-------- Given entries --------

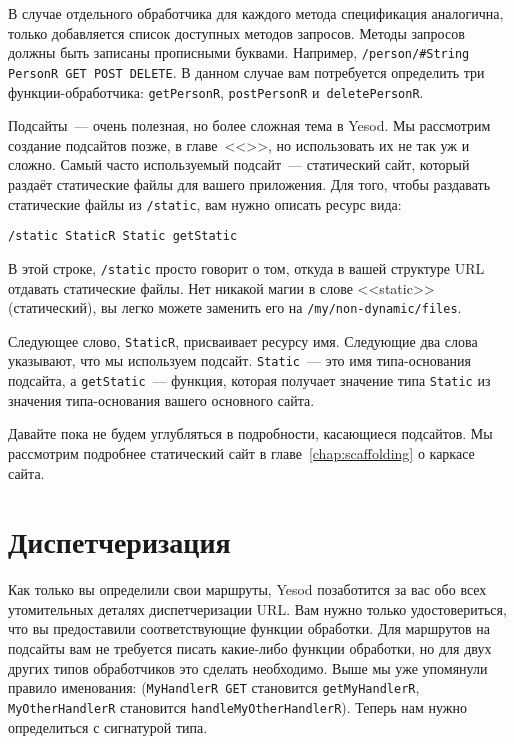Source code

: В случае отдельного обработчика для каждого метода спецификация аналогична,
только добавляется список доступных методов запросов. Методы запросов
должны быть записаны прописными буквами. Например,
\lstinline!/person/#String PersonR GET POST DELETE!.
В данном случае вам потребуется определить три функции-обработчика:
\lstinline!getPersonR!, \lstinline!postPersonR! и~\lstinline!deletePersonR!.

Подсайты~--- очень полезная, но более сложная тема в Yesod. Мы рассмотрим
создание подсайтов позже, в главе~<<>>,
но использовать их не так уж и сложно. Самый
часто используемый подсайт~--- статический сайт, который
раздаёт статические файлы для вашего приложения. Для того, чтобы
раздавать статические файлы из \lstinline!/static!, вам нужно описать
ресурс вида:
\begin{verbatim}
/static StaticR Static getStatic
\end{verbatim}

В этой строке, \lstinline!/static! просто говорит о том, откуда в вашей
структуре URL отдавать статические файлы. Нет никакой магии в слове
<<static>> (статический), вы легко можете заменить его на
\lstinline!/my/non-dynamic/files!.

Следующее слово, \lstinline!StaticR!, присваивает ресурсу имя. Следующие два слова
указывают, что мы используем подсайт. \lstinline!Static!~--- это имя
типа-основания подсайта, а \lstinline!getStatic!~--- функция, которая получает
значение типа \lstinline!Static! из значения типа-основания вашего основного сайта.

Давайте пока не будем углубляться в подробности, касающиеся подсайтов. Мы рассмотрим
подробнее статический сайт в главе~\ref{chap:scaffolding} о каркасе сайта.

\section{Диспетчеризация}
Как только вы определили свои маршруты, Yesod позаботится за вас обо всех
утомительных деталях диспетчеризации URL. Вам нужно только
удостовериться, что вы предоставили соответствующие функции
обработки. Для маршрутов на подсайты вам не требуется писать
какие-либо функции обработки, но для двух других типов обработчиков
это сделать необходимо. Выше мы уже упомянули правило именования:
(\lstinline!MyHandlerR GET! становится \lstinline!getMyHandlerR!,
\lstinline!MyOtherHandlerR! становится \lstinline!handleMyOtherHandlerR!).
Теперь нам нужно определиться с сигнатурой типа.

--------

--- Prompt ---
Pictures are to be left out. Everything else in the records must be written out exactly.

--- Your response ---
Source code

: В случае отдельного обработчика для каждого метода спецификация аналогична,
только добавляется список доступных методов запросов. Методы запросов
должны быть записаны прописными буквами. Например,
\lstinline!/person/#String PersonR GET POST DELETE!.
В данном случае вам потребуется определить три функции-обработчика:
\lstinline!getPersonR!, \lstinline!postPersonR! и~\lstinline!deletePersonR!.

Подсайты~--- очень полезная, но более сложная тема в Yesod. Мы рассмотрим
создание подсайтов позже, в главе~<<>>,
но использовать их не так уж и сложно. Самый
часто используемый подсайт~--- статический сайт, который
раздаёт статические файлы для вашего приложения. Для того, чтобы
раздавать статические файлы из \lstinline!/static!, вам нужно описать
ресурс вида:
\begin{verbatim}
/static StaticR Static getStatic
\end{verbatim}

В этой строке, \lstinline!/static! просто говорит о том, откуда в вашей
структуре URL отдавать статические файлы. Нет никакой магии в слове
<<static>> (статический), вы легко можете заменить его на
\lstinline!/my/non-dynamic/files!.

Следующее слово, \lstinline!StaticR!, присваивает ресурсу имя. Следующие два слова
указывают, что мы используем подсайт. \lstinline!Static!~--- это имя
типа-основания подсайта, а \lstinline!getStatic!~--- функция, которая получает
значение типа \lstinline!Static! из значения типа-основания вашего основного сайта.

Давайте пока не будем углубляться в подробности, касающиеся подсайтов. Мы рассмотрим
подробнее статический сайт в главе~\ref{chap:scaffolding} о каркасе сайта.

\section{Диспетчеризация}
Как только вы определили свои маршруты, Yesod позаботится за вас обо всех
утомительных деталях диспетчеризации URL. Вам нужно только
удостовериться, что вы предоставили соответствующие функции
обработки. Для маршрутов на подсайты вам не требуется писать
какие-либо функции обработки, но для двух других типов обработчиков
это сделать необходимо. Выше мы уже упомянули правило именования:
(\lstinline!MyHandlerR GET! становится \lstinline!getMyHandlerR!,
\lstinline!MyOtherHandlerR! становится \lstinline!handleMyOtherHandlerR!).
Теперь нам нужно определиться с сигнатурой типа.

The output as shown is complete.